## [Texto de estudio]
------------------------------

Hace tiempo que Vicente Fox dejó de ser el hombre más poderoso en México. A lo largo de toda la historia este privilegio había recaído casi invariablemente en el soberano en turno. Ya no es así. Hoy en día una reunión o una puesta en común entre Emilio Azcárraga y Carlos Slim puede tener más impacto en el futuro de los mexicanos, que un acuerdo entre Marta Sahagún y su esposo.
Hay muchas razones que explican este fenómeno, algunas son buenas para la Nación, otras no tanto. Entre las buenas razones se encuentran el equilibrio creciente entre los tres poderes, la emergencia de una oposición partidaria efectiva y, en general, la mayor pluralidad y complejidad de la sociedad mexicana, aunado a los procesos de globalización mundial.
Estos y otros motivos explican la disminución del poder ilimitado y la impunidad absoluta de que gozaban los presidentes en el pasado. El estilo personal de Vicente Fox ha acelerado este proceso: no sólo porque permite desautorizaciones en público por parte de su esposa y otros miembros del gabinete; también porque ha intentado gobernar básicamente a través de encuestas que pulsan los promedios de la opinión pública. La agenda de Los Pinos ha sido “reactiva” a lo largo de estos tres años, nunca “proactiva”. En lugar de impulsar los grandes proyectos nacionales que pudieran inspirar los sueños, las esperanzas y la movilización de los mexicanos, Fox se ha mantenido a la expectativa con discursos anodinos y comportamientos defensivos que emanan de la interpretación de los sondeos de opinión.

------------------------------

## [Material presentado]

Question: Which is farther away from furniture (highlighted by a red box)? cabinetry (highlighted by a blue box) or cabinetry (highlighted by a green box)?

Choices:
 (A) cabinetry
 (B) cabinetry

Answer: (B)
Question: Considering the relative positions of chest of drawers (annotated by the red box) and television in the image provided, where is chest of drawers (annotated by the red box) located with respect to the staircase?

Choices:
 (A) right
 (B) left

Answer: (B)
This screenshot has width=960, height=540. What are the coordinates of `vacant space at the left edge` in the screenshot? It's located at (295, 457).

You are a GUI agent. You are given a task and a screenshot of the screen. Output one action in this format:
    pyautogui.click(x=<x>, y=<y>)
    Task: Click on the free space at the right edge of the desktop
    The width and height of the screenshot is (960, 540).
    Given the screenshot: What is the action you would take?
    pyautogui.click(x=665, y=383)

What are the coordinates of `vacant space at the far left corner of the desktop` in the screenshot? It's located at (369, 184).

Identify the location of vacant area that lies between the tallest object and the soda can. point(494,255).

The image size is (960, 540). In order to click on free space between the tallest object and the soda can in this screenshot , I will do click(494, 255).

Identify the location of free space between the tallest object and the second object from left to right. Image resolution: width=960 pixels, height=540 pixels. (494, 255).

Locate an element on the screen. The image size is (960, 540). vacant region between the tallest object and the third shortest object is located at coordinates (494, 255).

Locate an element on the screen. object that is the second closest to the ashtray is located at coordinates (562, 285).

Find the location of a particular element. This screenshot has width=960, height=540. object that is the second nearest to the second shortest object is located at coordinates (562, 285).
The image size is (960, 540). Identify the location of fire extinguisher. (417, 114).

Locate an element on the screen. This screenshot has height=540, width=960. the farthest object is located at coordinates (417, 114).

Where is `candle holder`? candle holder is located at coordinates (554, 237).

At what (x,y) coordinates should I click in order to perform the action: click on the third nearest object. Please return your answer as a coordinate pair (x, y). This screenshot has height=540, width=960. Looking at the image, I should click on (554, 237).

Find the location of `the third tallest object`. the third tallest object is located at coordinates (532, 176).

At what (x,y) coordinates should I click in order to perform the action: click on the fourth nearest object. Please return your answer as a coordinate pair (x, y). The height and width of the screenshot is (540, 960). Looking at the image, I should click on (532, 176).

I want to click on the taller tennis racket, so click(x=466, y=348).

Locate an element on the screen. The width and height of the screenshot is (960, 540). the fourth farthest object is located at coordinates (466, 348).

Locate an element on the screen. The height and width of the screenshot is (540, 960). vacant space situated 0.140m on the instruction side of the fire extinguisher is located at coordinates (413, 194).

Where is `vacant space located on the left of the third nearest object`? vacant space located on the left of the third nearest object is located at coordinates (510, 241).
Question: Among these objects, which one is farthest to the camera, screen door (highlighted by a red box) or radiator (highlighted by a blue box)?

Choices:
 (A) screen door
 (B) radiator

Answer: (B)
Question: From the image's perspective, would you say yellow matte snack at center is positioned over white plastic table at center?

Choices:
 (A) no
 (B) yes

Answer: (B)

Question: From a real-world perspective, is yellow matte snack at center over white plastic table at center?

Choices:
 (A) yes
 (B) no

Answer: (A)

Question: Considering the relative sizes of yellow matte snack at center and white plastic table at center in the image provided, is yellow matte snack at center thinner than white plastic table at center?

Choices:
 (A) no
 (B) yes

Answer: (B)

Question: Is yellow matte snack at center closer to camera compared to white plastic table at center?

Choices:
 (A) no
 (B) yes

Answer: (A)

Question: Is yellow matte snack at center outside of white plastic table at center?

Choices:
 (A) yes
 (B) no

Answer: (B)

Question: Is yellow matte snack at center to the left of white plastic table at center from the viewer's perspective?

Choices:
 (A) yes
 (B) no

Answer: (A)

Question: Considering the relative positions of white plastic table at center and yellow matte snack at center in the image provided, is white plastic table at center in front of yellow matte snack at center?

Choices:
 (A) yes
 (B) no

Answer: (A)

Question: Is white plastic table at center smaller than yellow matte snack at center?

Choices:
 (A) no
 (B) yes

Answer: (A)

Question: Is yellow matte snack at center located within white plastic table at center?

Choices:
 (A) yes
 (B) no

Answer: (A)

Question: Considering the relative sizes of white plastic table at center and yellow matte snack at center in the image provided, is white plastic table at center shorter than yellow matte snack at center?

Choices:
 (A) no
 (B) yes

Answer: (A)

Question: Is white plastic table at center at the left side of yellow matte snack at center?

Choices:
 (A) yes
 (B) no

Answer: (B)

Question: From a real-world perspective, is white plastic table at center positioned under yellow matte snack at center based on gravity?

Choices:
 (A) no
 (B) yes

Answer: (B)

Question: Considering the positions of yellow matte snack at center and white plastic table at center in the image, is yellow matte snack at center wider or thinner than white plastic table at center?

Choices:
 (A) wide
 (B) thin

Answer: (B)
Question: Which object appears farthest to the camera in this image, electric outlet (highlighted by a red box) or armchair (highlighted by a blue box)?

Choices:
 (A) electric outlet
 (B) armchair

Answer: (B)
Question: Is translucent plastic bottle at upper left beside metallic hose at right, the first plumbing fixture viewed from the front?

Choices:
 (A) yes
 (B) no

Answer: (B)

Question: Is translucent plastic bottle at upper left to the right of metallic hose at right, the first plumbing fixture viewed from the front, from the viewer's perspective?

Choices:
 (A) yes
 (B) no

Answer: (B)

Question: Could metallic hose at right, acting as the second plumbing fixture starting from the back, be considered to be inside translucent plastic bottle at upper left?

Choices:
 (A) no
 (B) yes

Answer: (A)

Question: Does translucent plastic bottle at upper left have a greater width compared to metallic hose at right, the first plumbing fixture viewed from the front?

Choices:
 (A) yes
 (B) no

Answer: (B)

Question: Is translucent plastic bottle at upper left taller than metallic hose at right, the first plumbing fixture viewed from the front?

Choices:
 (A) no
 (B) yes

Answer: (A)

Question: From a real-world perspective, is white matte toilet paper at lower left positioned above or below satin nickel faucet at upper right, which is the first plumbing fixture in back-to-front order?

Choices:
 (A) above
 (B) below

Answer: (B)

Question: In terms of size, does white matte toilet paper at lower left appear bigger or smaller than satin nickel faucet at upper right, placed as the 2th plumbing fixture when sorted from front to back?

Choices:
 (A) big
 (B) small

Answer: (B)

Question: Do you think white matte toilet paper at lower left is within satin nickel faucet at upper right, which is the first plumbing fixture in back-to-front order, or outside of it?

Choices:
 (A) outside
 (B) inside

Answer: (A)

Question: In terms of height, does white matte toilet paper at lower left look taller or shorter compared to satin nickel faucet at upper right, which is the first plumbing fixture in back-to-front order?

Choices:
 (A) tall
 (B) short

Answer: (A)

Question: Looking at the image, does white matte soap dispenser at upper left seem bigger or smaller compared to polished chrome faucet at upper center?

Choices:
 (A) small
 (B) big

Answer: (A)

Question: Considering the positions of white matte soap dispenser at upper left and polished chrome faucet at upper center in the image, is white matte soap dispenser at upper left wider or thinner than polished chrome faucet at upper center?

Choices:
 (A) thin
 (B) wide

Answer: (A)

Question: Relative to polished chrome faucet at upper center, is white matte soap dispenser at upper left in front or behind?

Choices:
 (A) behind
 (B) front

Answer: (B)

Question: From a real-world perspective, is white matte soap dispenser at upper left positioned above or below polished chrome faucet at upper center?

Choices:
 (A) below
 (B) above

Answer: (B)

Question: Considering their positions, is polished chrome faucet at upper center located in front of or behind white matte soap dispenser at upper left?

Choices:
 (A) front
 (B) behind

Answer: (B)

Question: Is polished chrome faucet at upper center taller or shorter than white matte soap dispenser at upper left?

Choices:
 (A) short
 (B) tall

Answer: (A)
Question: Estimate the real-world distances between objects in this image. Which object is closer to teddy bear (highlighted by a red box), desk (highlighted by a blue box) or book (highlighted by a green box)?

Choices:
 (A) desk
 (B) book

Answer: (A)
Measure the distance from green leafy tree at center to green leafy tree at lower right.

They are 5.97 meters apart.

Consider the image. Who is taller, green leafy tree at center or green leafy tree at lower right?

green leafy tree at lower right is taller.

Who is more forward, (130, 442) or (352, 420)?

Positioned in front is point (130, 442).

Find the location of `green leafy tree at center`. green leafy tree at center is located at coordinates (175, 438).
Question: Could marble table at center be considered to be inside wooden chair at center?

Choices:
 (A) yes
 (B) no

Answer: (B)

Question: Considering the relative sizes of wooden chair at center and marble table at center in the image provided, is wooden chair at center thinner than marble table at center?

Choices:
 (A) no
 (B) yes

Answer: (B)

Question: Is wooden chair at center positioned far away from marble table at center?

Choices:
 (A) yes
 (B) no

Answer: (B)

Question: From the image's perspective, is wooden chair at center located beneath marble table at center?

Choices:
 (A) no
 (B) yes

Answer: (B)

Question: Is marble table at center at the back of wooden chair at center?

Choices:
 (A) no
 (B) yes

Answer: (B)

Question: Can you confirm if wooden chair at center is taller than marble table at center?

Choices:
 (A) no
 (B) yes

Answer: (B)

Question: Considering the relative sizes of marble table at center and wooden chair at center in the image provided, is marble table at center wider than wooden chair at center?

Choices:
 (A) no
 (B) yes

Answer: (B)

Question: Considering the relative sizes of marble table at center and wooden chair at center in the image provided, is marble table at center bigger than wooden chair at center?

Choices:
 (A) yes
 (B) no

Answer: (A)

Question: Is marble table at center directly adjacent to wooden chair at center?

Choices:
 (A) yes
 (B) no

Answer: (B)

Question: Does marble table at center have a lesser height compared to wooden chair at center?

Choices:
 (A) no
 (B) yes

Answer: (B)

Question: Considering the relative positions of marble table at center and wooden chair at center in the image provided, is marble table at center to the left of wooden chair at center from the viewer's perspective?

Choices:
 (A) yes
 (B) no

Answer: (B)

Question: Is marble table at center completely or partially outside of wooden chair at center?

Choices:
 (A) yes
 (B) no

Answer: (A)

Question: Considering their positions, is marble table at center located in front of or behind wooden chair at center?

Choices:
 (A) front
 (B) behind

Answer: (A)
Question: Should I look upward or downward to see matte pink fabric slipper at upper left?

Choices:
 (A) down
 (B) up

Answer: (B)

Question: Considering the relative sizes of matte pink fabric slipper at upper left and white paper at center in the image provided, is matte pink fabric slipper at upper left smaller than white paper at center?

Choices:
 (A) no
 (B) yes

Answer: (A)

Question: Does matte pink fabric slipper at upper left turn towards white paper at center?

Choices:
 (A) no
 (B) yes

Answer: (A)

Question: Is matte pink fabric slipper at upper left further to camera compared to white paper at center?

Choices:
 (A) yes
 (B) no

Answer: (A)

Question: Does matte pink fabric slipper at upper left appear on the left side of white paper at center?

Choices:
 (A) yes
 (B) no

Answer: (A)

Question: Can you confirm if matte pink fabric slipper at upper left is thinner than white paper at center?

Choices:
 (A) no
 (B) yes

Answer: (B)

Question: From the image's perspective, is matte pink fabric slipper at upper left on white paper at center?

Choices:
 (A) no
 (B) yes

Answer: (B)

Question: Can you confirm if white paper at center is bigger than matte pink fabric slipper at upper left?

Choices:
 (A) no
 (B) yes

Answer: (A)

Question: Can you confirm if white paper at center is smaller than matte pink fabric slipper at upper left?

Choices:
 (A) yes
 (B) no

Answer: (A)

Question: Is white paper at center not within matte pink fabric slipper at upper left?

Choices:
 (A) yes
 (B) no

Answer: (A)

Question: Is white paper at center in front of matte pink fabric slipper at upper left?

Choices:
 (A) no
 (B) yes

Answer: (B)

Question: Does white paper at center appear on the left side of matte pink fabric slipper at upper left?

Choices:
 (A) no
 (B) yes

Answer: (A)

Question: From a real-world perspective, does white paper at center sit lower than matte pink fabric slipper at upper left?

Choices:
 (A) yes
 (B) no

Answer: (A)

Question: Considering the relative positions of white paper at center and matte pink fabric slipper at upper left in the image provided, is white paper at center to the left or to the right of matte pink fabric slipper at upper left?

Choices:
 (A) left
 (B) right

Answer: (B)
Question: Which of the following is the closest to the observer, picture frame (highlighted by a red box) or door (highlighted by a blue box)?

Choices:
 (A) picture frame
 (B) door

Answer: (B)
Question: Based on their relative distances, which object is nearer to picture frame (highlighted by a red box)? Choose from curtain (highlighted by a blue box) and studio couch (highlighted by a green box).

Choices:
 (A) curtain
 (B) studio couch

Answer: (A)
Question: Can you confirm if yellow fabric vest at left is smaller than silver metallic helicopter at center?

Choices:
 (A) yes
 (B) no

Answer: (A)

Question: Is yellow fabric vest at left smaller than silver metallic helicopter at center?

------------------------------

## [Problemas por resolver]
a - Reescriba el pasaje del texto de estudio que empieza en las palabras "Hace tiempo que" y concluye tras "de globalización mundial.", cambiando "pluralidad" por "diversidad".
b - Conteste brevemente, con base en el texto de estudio:
(i) ¿Entre qué dos personas una reunión puede tener más impacto en el futuro de los mexicanos que un acuerdo entre Marta Sahagún y su esposo?
(ii) ¿Durante cuántos años ha sido "reactiva" la agenda de Los Pinos?
(iii) ¿A través de qué ha intentado gobernar Vicente Fox?

## [Respuestas por ejercicio]
a -
Hace tiempo que Vicente Fox dejó de ser el hombre más poderoso en México. A lo largo de toda la historia este privilegio había recaído casi invariablemente en el soberano en turno. Ya no es así. Hoy en día una reunión o una puesta en común entre Emilio Azcárraga y Carlos Slim puede tener más impacto en el futuro de los mexicanos, que un acuerdo entre Marta Sahagún y su esposo.
Hay muchas razones que explican este fenómeno, algunas son buenas para la Nación, otras no tanto. Entre las buenas razones se encuentran el equilibrio creciente entre los tres poderes, la emergencia de una oposición partidaria efectiva y, en general, la mayor diversidad y complejidad de la sociedad mexicana, aunado a los procesos de globalización mundial.

b -
(i) Entre Emilio Azcárraga y Carlos Slim.
(ii) Durante tres años.
(iii) A través de encuestas que pulsan los promedios de la opinión pública.